▶ What this task involves
Write each line of the material exactly as given, from the top through the line that contains "1005 591 839.7", and omit all pictures.

▶ Data to process
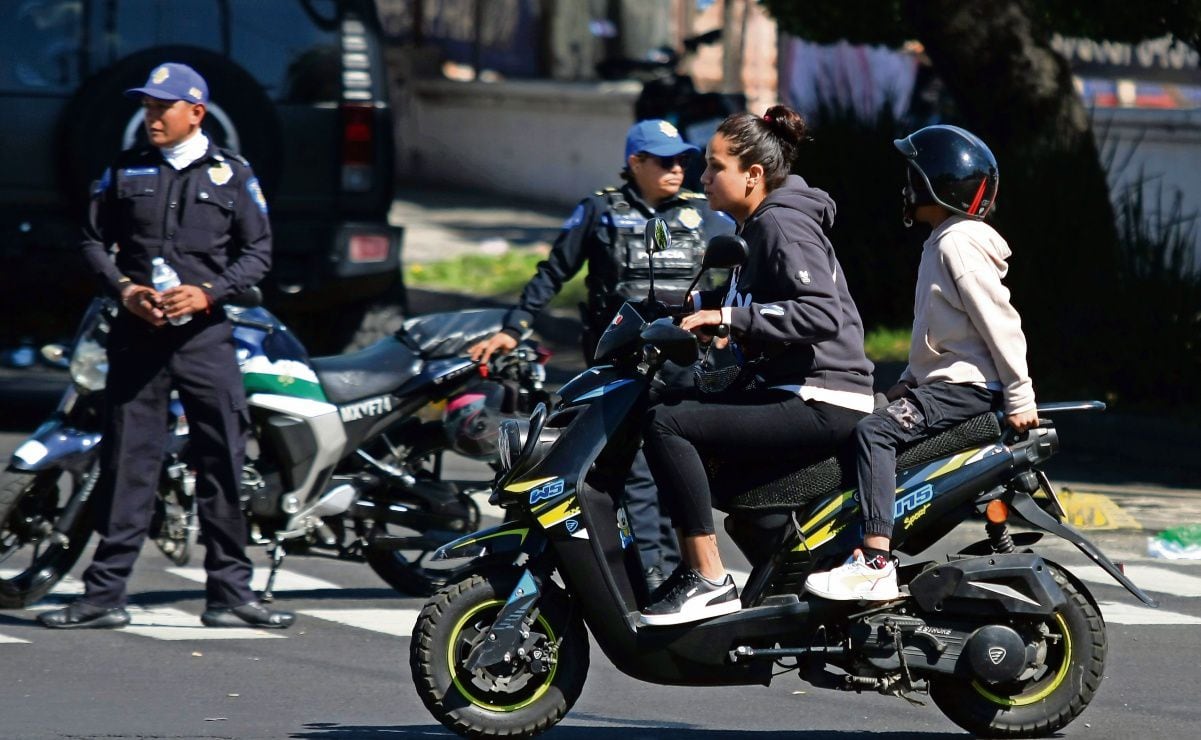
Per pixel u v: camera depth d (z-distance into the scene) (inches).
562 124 3617.1
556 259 1119.0
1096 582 1262.3
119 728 874.8
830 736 887.7
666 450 815.7
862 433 820.6
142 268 1055.0
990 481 835.4
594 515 813.9
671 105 2370.8
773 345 818.8
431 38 4183.1
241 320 1115.9
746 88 3917.3
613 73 3535.9
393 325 1732.3
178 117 1052.5
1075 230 1910.7
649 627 815.7
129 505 1077.8
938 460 833.5
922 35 2080.5
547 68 4040.4
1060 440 1768.0
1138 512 1477.6
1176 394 1796.3
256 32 1651.1
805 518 827.4
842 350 826.2
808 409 817.5
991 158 852.0
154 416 1069.1
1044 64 2030.0
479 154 3863.2
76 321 1717.5
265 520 1130.0
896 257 2172.7
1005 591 839.7
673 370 1042.7
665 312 859.4
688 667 820.6
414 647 826.2
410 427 1163.9
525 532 825.5
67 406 1128.2
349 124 1669.5
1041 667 868.6
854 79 3233.3
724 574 825.5
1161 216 2210.9
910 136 864.3
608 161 3499.0
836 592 815.1
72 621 1082.1
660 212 1111.0
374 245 1681.8
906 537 835.4
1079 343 1834.4
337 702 935.0
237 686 963.3
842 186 2196.1
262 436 1117.1
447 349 1146.7
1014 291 1903.3
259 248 1066.1
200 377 1061.1
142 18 1625.2
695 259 1107.3
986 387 841.5
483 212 3486.7
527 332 1130.0
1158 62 2881.4
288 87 1658.5
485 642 810.2
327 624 1114.1
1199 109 2305.6
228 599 1093.1
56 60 1606.8
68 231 1601.9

▶ Exercise answer
Per pixel u v: camera depth d (z-distance into the scene) (inches).
562 124 3617.1
556 259 1119.0
1096 582 1262.3
119 728 874.8
830 736 887.7
666 450 815.7
862 433 820.6
142 268 1055.0
990 481 835.4
594 515 813.9
671 105 2370.8
773 345 818.8
431 38 4183.1
241 320 1115.9
746 88 3917.3
613 73 3535.9
393 325 1732.3
178 117 1052.5
1075 230 1910.7
649 627 815.7
129 505 1077.8
938 460 833.5
922 35 2080.5
547 68 4040.4
1060 440 1768.0
1138 512 1477.6
1176 394 1796.3
256 32 1651.1
805 518 827.4
842 350 826.2
808 409 817.5
991 158 852.0
154 416 1069.1
1044 64 2030.0
479 154 3863.2
76 321 1717.5
265 520 1130.0
896 257 2172.7
1005 591 839.7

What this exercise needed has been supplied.